■ WHAT TO DO
Reproduce every line of text in the listing below word for word, leaving the pictures out of your answer.
SOURCE INFORMATION START
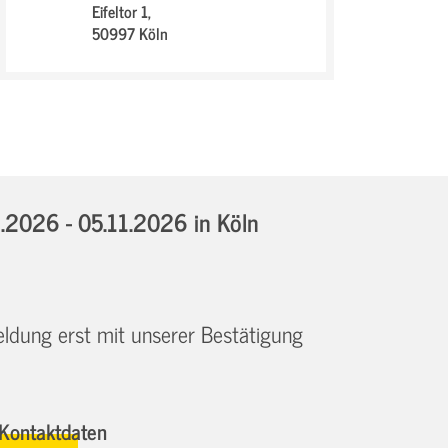
Eifeltor 1,
50997 Köln
1.2026 - 05.11.2026
in Köln
eldung erst mit unserer Bestätigung
Kontaktdaten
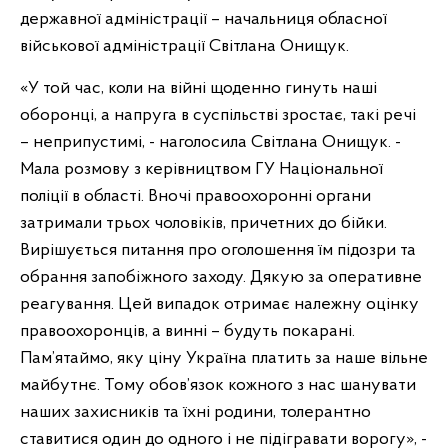
державної адміністрації – начальниця обласної
військової адміністрації Світлана Онищук.
«У той час, коли на війні щоденно гинуть наші
оборонці, а напруга в суспільстві зростає, такі речі
– неприпустимі, - наголосила Світлана Онищук. -
Мала розмову з керівництвом ГУ Національної
поліції в області. Вночі правоохоронні органи
затримали трьох чоловіків, причетних до бійки.
Вирішується питання про оголошення їм підозри та
обрання запобіжного заходу. Дякую за оперативне
реагування. Цей випадок отримає належну оцінку
правоохоронців, а винні – будуть покарані.
Пам’ятаймо, яку ціну Україна платить за наше вільне
майбутнє. Тому обов’язок кожного з нас шанувати
наших захисників та їхні родини, толерантно
ставитися один до одного і не підігравати ворогу», -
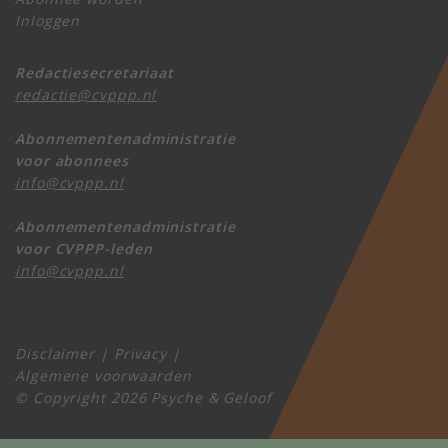
Inloggen
Redactiesecretariaat
redactie@cvppp.nl
Abonnementenadministratie
voor abonnees
info@cvppp.nl
Abonnementenadministratie
voor CVPPP-leden
info@cvppp.nl
Disclaimer
|
Privacy
|
Algemene voorwaarden
© Copyright 2026 Psyche & Geloof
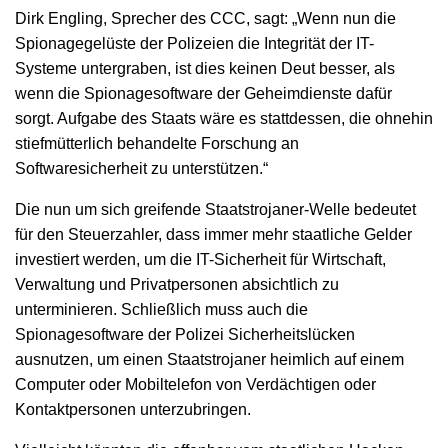
Dirk Engling, Sprecher des CCC, sagt: „Wenn nun die
Spionagegelüste der Polizeien die Integrität der IT-
Systeme untergraben, ist dies keinen Deut besser, als
wenn die Spionagesoftware der Geheimdienste dafür
sorgt. Aufgabe des Staats wäre es stattdessen, die ohnehin
stiefmütterlich behandelte Forschung an
Softwaresicherheit zu unterstützen.“
Die nun um sich greifende Staatstrojaner-Welle bedeutet
für den Steuerzahler, dass immer mehr staatliche Gelder
investiert werden, um die IT-Sicherheit für Wirtschaft,
Verwaltung und Privatpersonen absichtlich zu
unterminieren. Schließlich muss auch die
Spionagesoftware der Polizei Sicherheitslücken
ausnutzen, um einen Staatstrojaner heimlich auf einem
Computer oder Mobiltelefon von Verdächtigen oder
Kontaktpersonen unterzubringen.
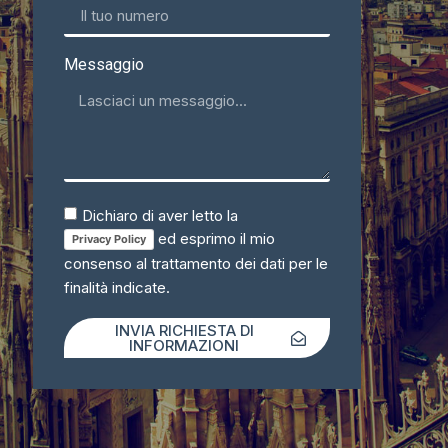
Messaggio
Dichiaro di aver letto la
ed esprimo il mio
Privacy Policy
consenso al trattamento dei dati per le
finalità indicate.
INVIA RICHIESTA DI
INFORMAZIONI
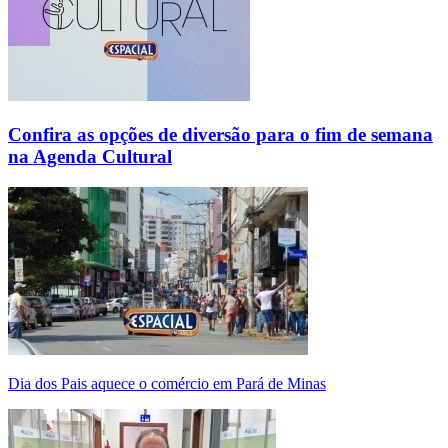
Confira as opções de diversão para o fim de semana
na Agenda Cultural
Dia dos Pais aquece o comércio em Pará de Minas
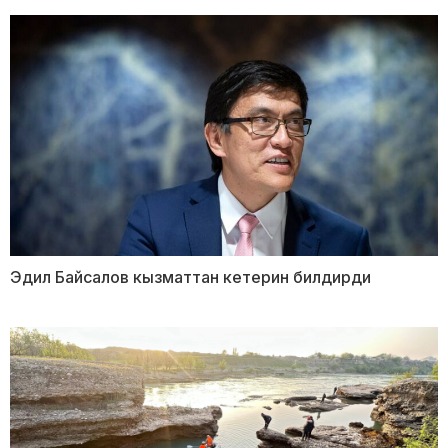
Эдил Байсалов кызматтан кетерин билдирди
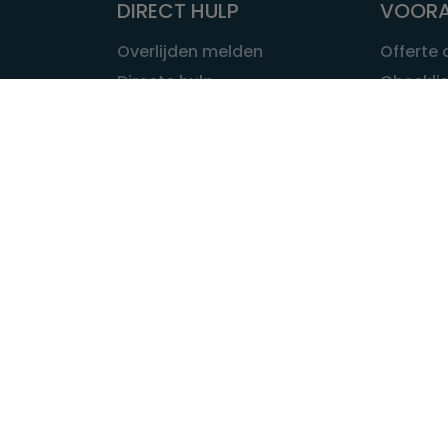
DIRECT HULP
VOORA
Overlijden melden
Offerte
Directe hulp
Checklis
Intakeformulier
Wat kost
Eerste 24 uur
Uitvaart 
Overlijden buitenland
Onze ui
Lokale uitvaart
OVER U
INFORMATIE & ADVIES
Wie is Ui
Infotheek
Contac
Vraag een expert
Redactie
Bedrijvengids
Redacti
Tarieven crematoria
Onze me
Nieuws & agenda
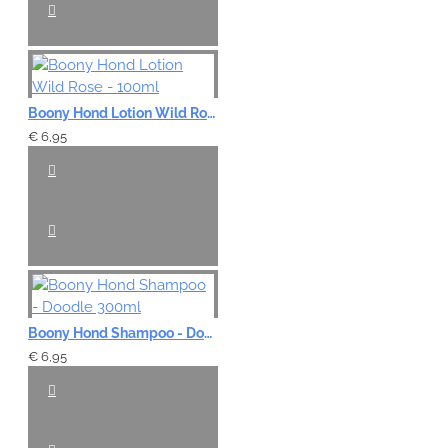
Boony Hond Lotion Wild Rose - 100ml
€ 6,95
Boony Hond Shampoo - Doodle 300ml
€ 6,95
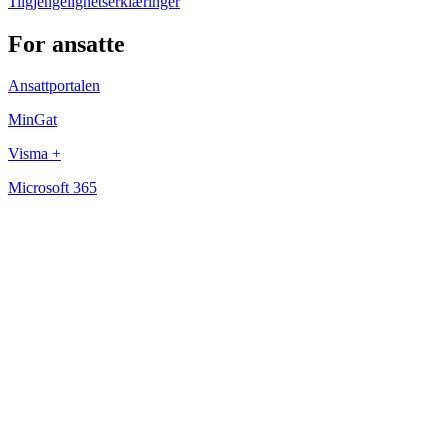
Tilgjengelighetserklæringer
For ansatte
Ansattportalen
MinGat
Visma +
Microsoft 365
SOURCE INFORMATION END
■ REPLY
Eifeltor 1,
50997 Köln
1.2026 - 05.11.2026
in Köln
eldung erst mit unserer Bestätigung
Kontaktdaten
державної адміністрації – начальниця обласної
військової адміністрації Світлана Онищук.
«У той час, коли на війні щоденно гинуть наші
оборонці, а напруга в суспільстві зростає, такі речі
– неприпустимі, - наголосила Світлана Онищук. -
Мала розмову з керівництвом ГУ Національної
поліції в області. Вночі правоохоронні органи
затримали трьох чоловіків, причетних до бійки.
Вирішується питання про оголошення їм підозри та
обрання запобіжного заходу. Дякую за оперативне
реагування. Цей випадок отримає належну оцінку
правоохоронців, а винні – будуть покарані.
Пам’ятаймо, яку ціну Україна платить за наше вільне
майбутнє. Тому обов’язок кожного з нас шанувати
наших захисників та їхні родини, толерантно
ставитися один до одного і не підігравати ворогу», -
Inloggen
Redactiesecretariaat
redactie@cvppp.nl
Abonnementenadministratie
voor abonnees
info@cvppp.nl
Abonnementenadministratie
voor CVPPP-leden
info@cvppp.nl
Disclaimer
|
Privacy
|
Algemene voorwaarden
© Copyright 2026 Psyche & Geloof
Dirk Engling, Sprecher des CCC, sagt: „Wenn nun die
Spionagegelüste der Polizeien die Integrität der IT-
Systeme untergraben, ist dies keinen Deut besser, als
wenn die Spionagesoftware der Geheimdienste dafür
sorgt. Aufgabe des Staats wäre es stattdessen, die ohnehin
stiefmütterlich behandelte Forschung an
Softwaresicherheit zu unterstützen.“
Die nun um sich greifende Staatstrojaner-Welle bedeutet
für den Steuerzahler, dass immer mehr staatliche Gelder
investiert werden, um die IT-Sicherheit für Wirtschaft,
Verwaltung und Privatpersonen absichtlich zu
unterminieren. Schließlich muss auch die
Spionagesoftware der Polizei Sicherheitslücken
ausnutzen, um einen Staatstrojaner heimlich auf einem
Computer oder Mobiltelefon von Verdächtigen oder
Kontaktpersonen unterzubringen.
Messaggio
Dichiaro di aver letto la
ed esprimo il mio
Privacy Policy
consenso al trattamento dei dati per le
finalità indicate.
INVIA RICHIESTA DI
INFORMAZIONI
Confira as opções de diversão para o fim de semana
na Agenda Cultural
Dia dos Pais aquece o comércio em Pará de Minas
Эдил Байсалов кызматтан кетерин билдирди
DIRECT HULP
VOORA
Overlijden melden
Offerte
Directe hulp
Checklis
Intakeformulier
Wat kost
Eerste 24 uur
Uitvaart 
Overlijden buitenland
Onze ui
Lokale uitvaart
OVER U
INFORMATIE & ADVIES
Wie is Ui
Infotheek
Contac
Vraag een expert
Redactie
Bedrijvengids
Redacti
Tarieven crematoria
Onze me
Nieuws & agenda
Boony Hond Lotion Wild Rose - 100ml
€ 6,95
Boony Hond Shampoo - Doodle 300ml
€ 6,95
Tilgjengelighetserklæringer
For ansatte
Ansattportalen
MinGat
Visma +
Microsoft 365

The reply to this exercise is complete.